Friday, February 21, 2014

Building A Windows Cluster Using Windows Server 2008 R2

Building a windows cluster is the first stage in deploying a high availability SQL Server 2012 Always On cluster. This document covers the design, installation, and configuration of a Windows Cluster on which a SQL Server 2012 HA Cluster can be deployed.

NETWORKING

The network design is crucial in the design and implementation of a cluster. A cluster relies heavily on advanced networking features to route traffic hitting a Virtual Network Name (VNN) with it's corresponding IP address to the correct node in the cluster. Another management layer of networking enables the cluster nodes to conduct a voting process which enables the cluster nodes as a group to decide which nodes are healthy and which node is the active primary. An misconfiguration in the networking can cause cluster instability and outages.
 

VLANS / CLIENT NETWORKING ZONES

For more information on networking refer to the DBA - GRID Networking Document.
 

SINGLE SITE

A cluster that is located completely within a single site / data centre requires two VLANs, one for internal cluster communications and one for general application connectivity. 

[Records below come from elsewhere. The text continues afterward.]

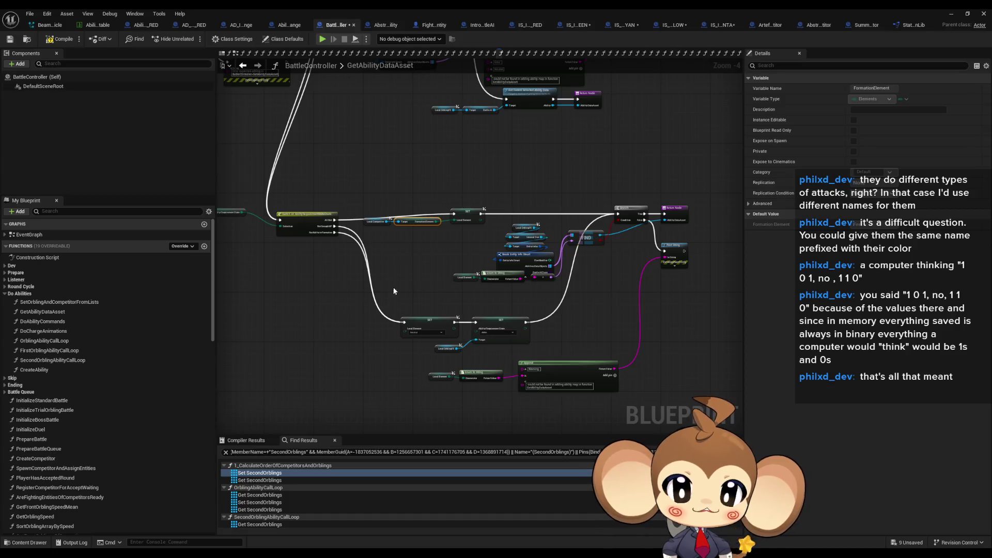
pyautogui.moveTo(435, 226); pyautogui.dragTo(518, 360)
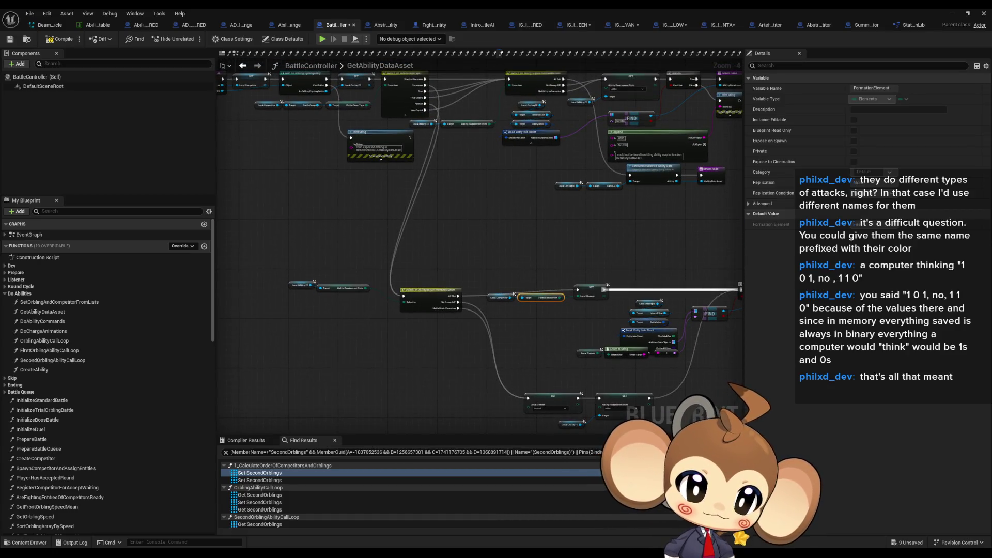
pyautogui.press('alt+Left')
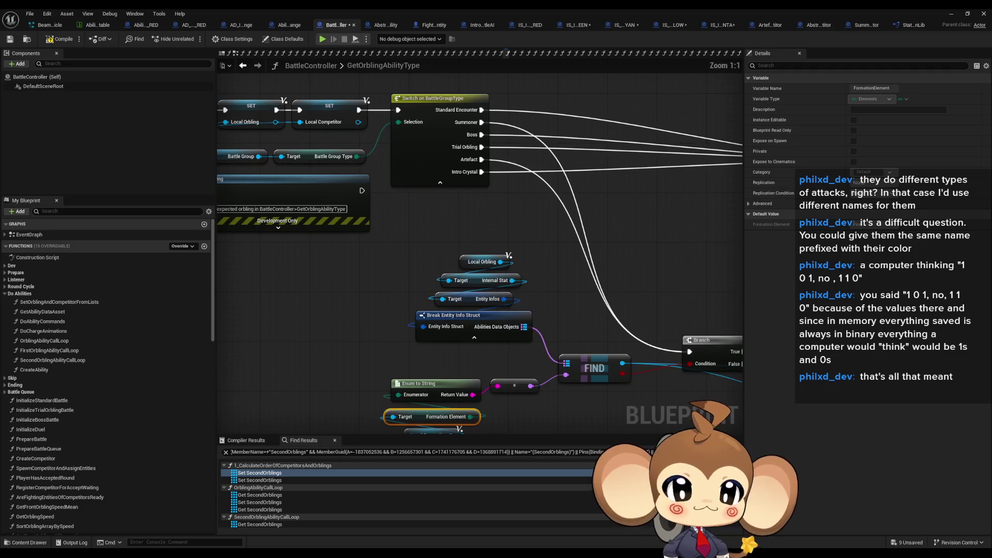
pyautogui.press('alt+Left')
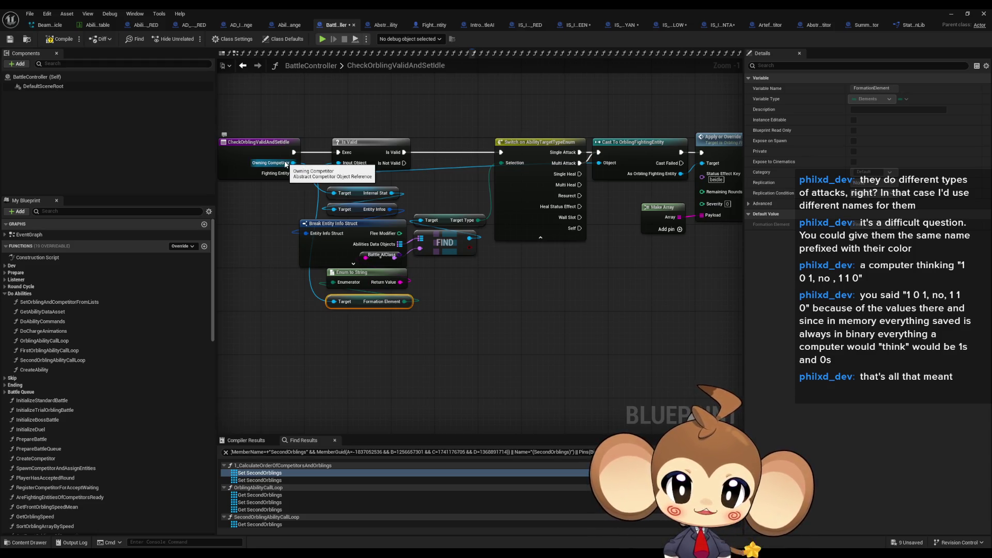
pyautogui.moveTo(499, 231); pyautogui.dragTo(457, 273)
# Jump to GetAbilityDataAsset's Formation Element section and paste a copy of the switch nodes
pyautogui.press('alt+Left')
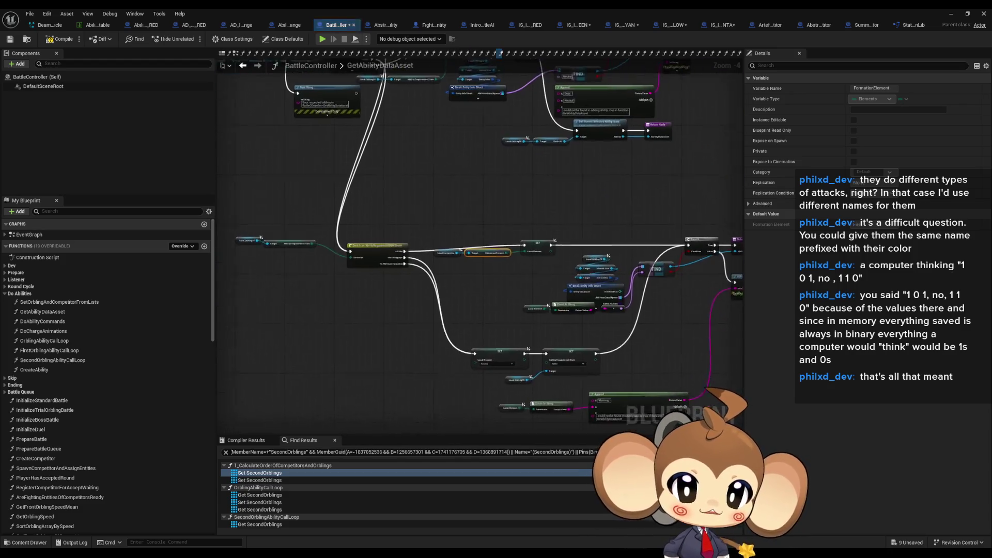
pyautogui.scroll(-6, 449, 333)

INTERNAL CLUSTER COMMUNICATIONS

This is a private, non-routable network used exclusively by the nodes within the cluster. Cluster node heartbeat and the quorum voting process between nodes happen on this network.

PUBLIC NETWORK (APPLICATIONS)

The public network is used by applications on the cluster to provide services. Client applications will connect to the cluster over this network. This network is fully routable in the same manner as a standard server connection.
 

MULTI SITE

A cluster that spans multiple sites / data centres requires four VLANS. The two VLANs described above are duplicated at each site. Networking and routing needs to be setup to allow communications between the client networking zones at each site. Eg. The cluster network at site A requires connectivity with the cluster network at site B.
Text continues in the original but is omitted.